BA6592F is what you need to do this, so you're fine. You don't really need amplifiers. Try hooking it up straight; if it looks faded, try adding a 220uF capacitors to the Pb and Pr lines. At this point you'll probably have something that looks good, maybe not quite perfect but close enough. If you want to nitpick and go further, there are plenty of resources in this topic to try.

User avatar
marvelus10
Posts: 243
Joined: Fri Feb 09, 2007 5:01 pm
Location: Nanaimo, BC Canada

Re: YPbPr ouput mod for SNES consoles

Post by marvelus10 » Thu Aug 01, 2013 10:01 am

Ste wrote:Hey, NightWolve. Long time, no speak. I played Celceta at E3 this year. It was pretty sweet. I might have to buy a Vita for that one. Anyway, if you're still hanging around Chicago we should meet up and chat about console video mods.

I don't want to hijack anything here, but once in a while I do Google searches on "SNES component cable". Since I support the Video Game History museum, one can see how I cringe everytime a system is modded for no reason. I decided to actually respond this time since I do have an account here. I know this is a forum of mostly technical people, but would people be interested in mod-less SNES component cables?
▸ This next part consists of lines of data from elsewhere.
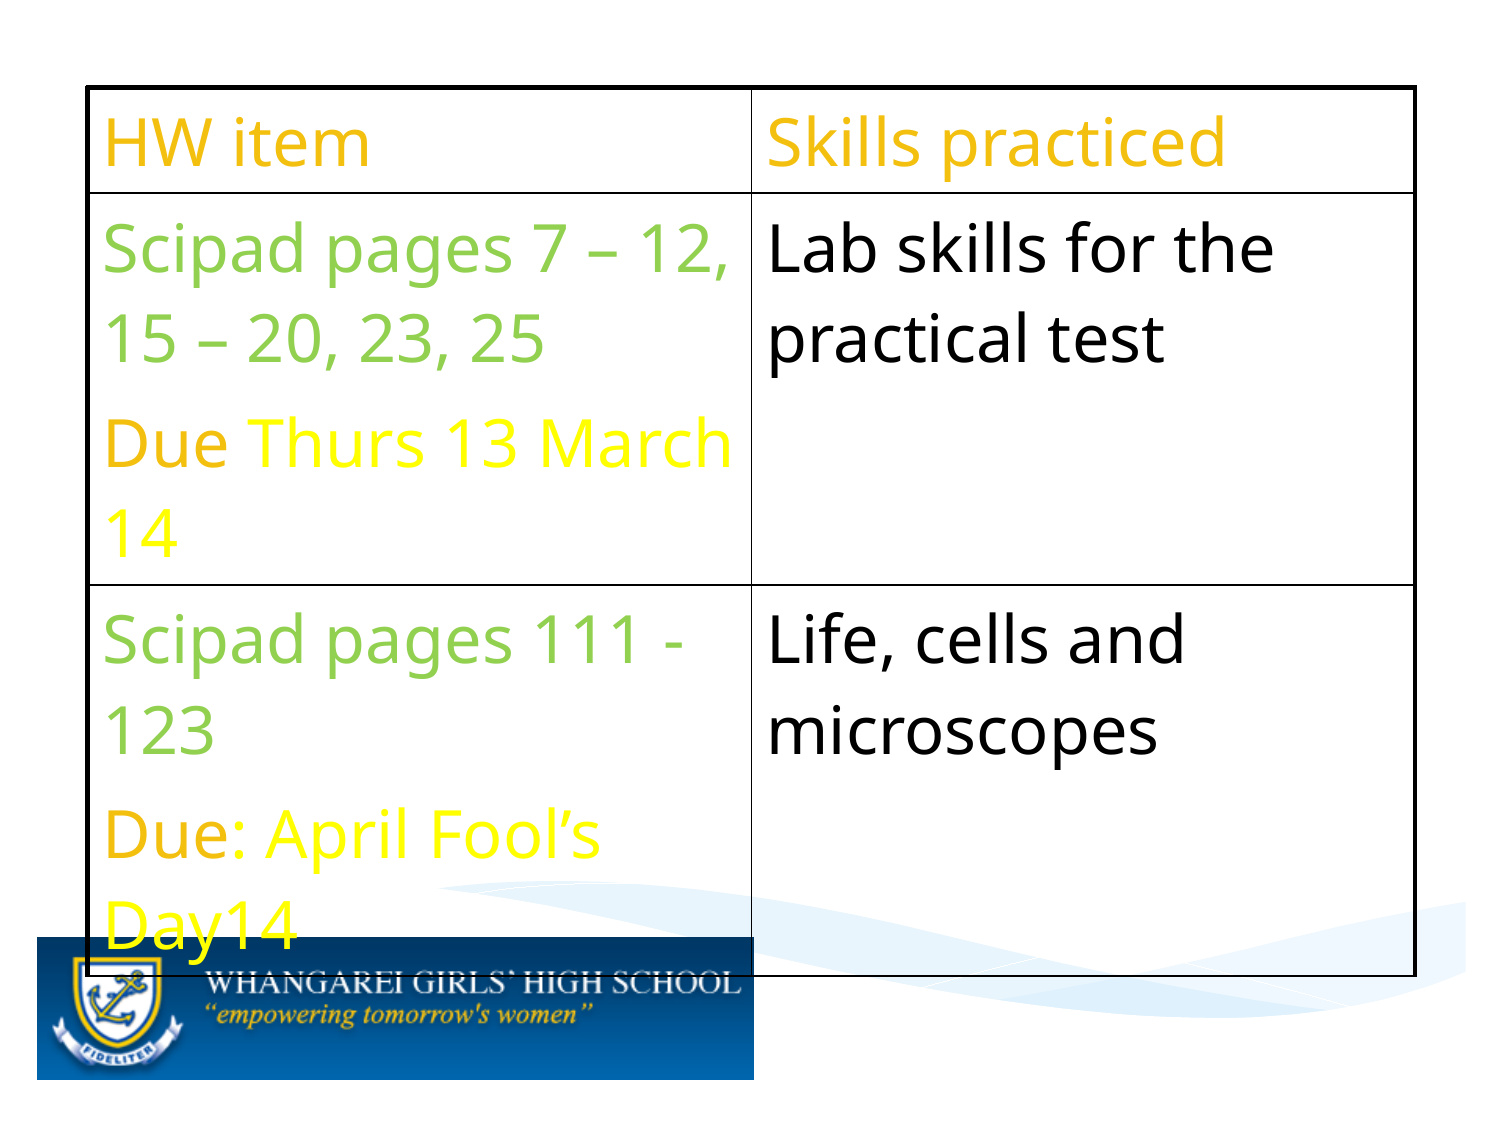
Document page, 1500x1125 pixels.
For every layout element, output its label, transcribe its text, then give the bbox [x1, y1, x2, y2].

table_cell Life, cells and microscopes [752, 586, 1413, 975]
picture [37, 937, 754, 1080]
table_cell Scipad pages 7 – 12, 15 – 20, 23, 25 Due Thurs 13 March 14 [90, 194, 751, 584]
table_header Skills practiced [752, 90, 1413, 192]
table_cell Scipad pages 111 - 123 Due: April Fool’s Day14 [90, 586, 751, 935]
table_header HW item [90, 90, 751, 192]
table_cell Lab skills for the practical test [752, 194, 1413, 584]
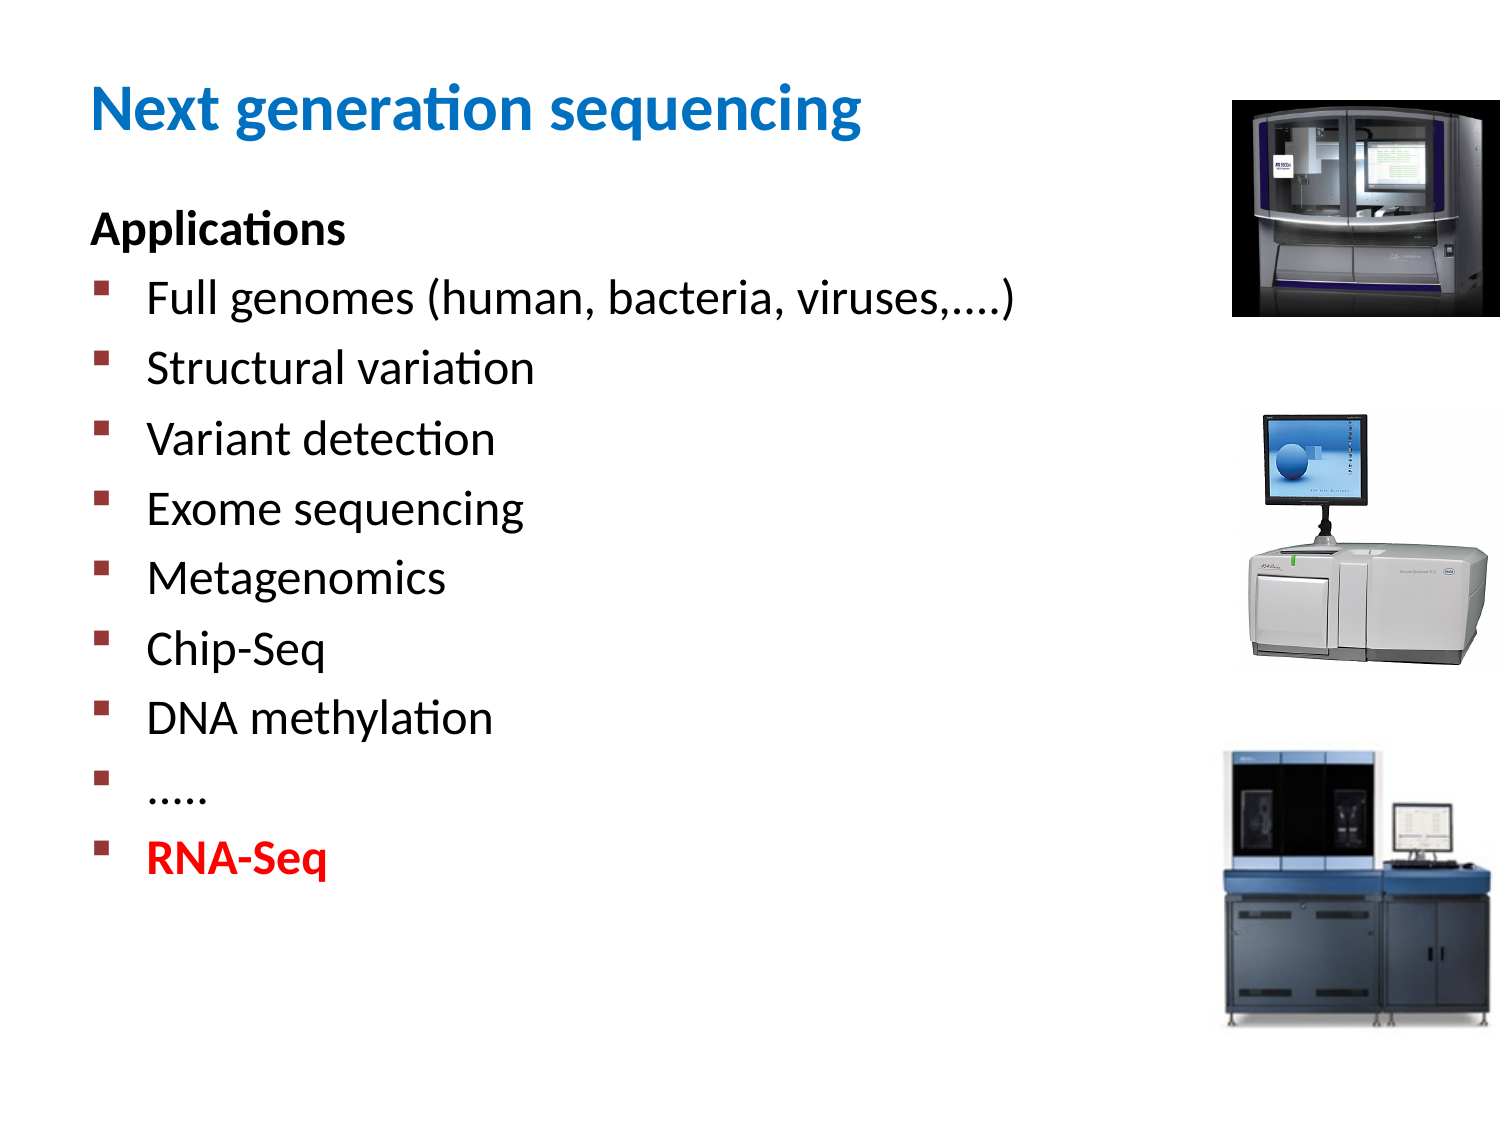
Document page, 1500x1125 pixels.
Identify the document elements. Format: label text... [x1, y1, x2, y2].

In addition, I would guarantee that this solution would have higher picture quality than any mods found out there. Here's a photo of an actual working prototype that I completed this past February. Please forgive the poor gluing job. I don't know what it is about me, but I always manage to get glue everywhere including most of my fingers. ANYWAY, this cable is completely plug-n-play, so no modding (provided you have an SNS-001) and no external power required. I'm trying to go into production on these, but that could be a ways off since I'm creating cables for other systems too. Right now I'm working on building a website instead of the placeholder I currently have. Just yesterday, I finished recording a side-by-side composite/component comparison video for Sega Genesis. I'll do a SNES one in the coming weeks and it'll be a 3-screener comparing composite, s-video, and component. Bah, this post is getting too long. Sorry. Bottom-line: You don't have to mod your SNES to get high quality component video output.

If you're more interested in mods, hear what NightWolve has to say. He's a good guy and knows what he's doing.


Maybe you could explain in further detail how this works.